══ FRAGMENT TEKSTU

Słodka Aniu, te liście to czeresniowe
Róża jest zieloniutka. Ani jednego żółtego listka nie ma.
Do tej pory rosła w bardzo niekorzystnych warunkach ponieważ była zacieniona.
W tym roku porządnie obcięłam czereśnię i odsłoniłam jej słoneczko. Dlatego w ogóle zakwitła.
Już nie dopuszczę, żeby czereśnia mi sie tak rozrosła.
Aniu, czy chodzi Ci o przedostatnie zdjęcie? To buczek Fountaine. Jeszcze maleństwo, ale liczę, że za jakieś 3 lata pokaże już swoją krasę.
Jadziu, nie wiem, czy doczytałaś, ale kupiłam 2 chryzantemy. Szukam im teraz miejsca. Zdjęcia pokażę w sobotę
Comciu, w sobotę wezmę się za usuwanie. Do tej pory wcale go nie zauważyłam. Dopiero jak się zaczerwienił.
Ewus, jak na razie nie miałam problemów z winobluszczem. Zauważyłam, że to jak rośnie dana roślina zależy od ziemi. Ty pisałaś o astrach, u mnie spokojnie sobie siedzą, a ja znowu mam problem z szałwią. Jak do tej pory największym utrapieniem z winobluszczem był taki, że się rozsiewa wszędzie. Trzeba pielić
Reniu, Ani osobiście nie poznałam, ale z jej wpisów wnioskuję, że jest bardzo sympatyczna. Natomiast osobiście poznałam Nelę i bardzo ją polubiłam. Szkoda, że teraz się nie odzywa.
Ja staram się łączyć wszystko ze wszystkim, Powinnam sadzić po 3 rośliny każdego rodzaju, ale niestety moja zachłanność mi na to nie pozwala. Dlatego robię totalne miksy
Tego psiuna mogę polecić z czystym sumieniem. Jest rewelacyjny. I nie wiem jak jest z innymi psami, ale on jest idealny do ogrodu. Nie niszczy. I bardziej polecam psy, niż suczki.

════

- _DO WYKONANIA_:
[A] Oceń, czy poniższe stwierdzenia zgadzają się z wpisem o ogrodzie: (i) autorka kupiła dwie chryzantemy; (ii) autorka osobiście poznała Anię; (iii) największym kłopotem z winobluszczem jest to, że się rozsiewa. Przy każdym odpowiedz „tak” lub „nie” i przytocz dosłownie rozstrzygające słowa wpisu.
[B] Przepisz dokładnie z wpisu o ogrodzie wszystko od słów "Do tej pory rosła" aż po słowa "jak się zaczerwienił.".
Listing nie ma żadnego związku z wpisem o ogrodzie.

══ DOSTARCZONE INFORMACJE

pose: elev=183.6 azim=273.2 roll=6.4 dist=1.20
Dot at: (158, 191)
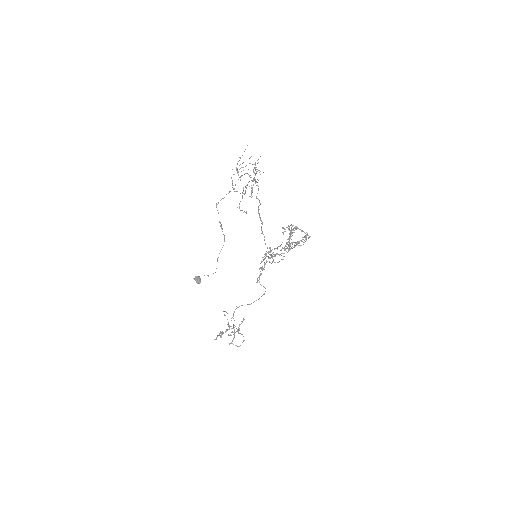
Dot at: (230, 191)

════

- _UDZIELONE ODPOWIEDZI_:
[A]
(i) Tak: „kupiłam 2 chryzantemy”.
(ii) Nie: „Ani osobiście nie poznałam”.
(iii) Tak: „Jak do tej pory największym utrapieniem z winobluszczem był taki, że się rozsiewa wszędzie.”

[B]
Do tej pory rosła w bardzo niekorzystnych warunkach ponieważ była zacieniona.
W tym roku porządnie obcięłam czereśnię i odsłoniłam jej słoneczko. Dlatego w ogóle zakwitła.
Już nie dopuszczę, żeby czereśnia mi sie tak rozrosła.
Aniu, czy chodzi Ci o przedostatnie zdjęcie? To buczek Fountaine. Jeszcze maleństwo, ale liczę, że za jakieś 3 lata pokaże już swoją krasę.
Jadziu, nie wiem, czy doczytałaś, ale kupiłam 2 chryzantemy. Szukam im teraz miejsca. Zdjęcia pokażę w sobotę
Comciu, w sobotę wezmę się za usuwanie. Do tej pory wcale go nie zauważyłam. Dopiero jak się zaczerwienił.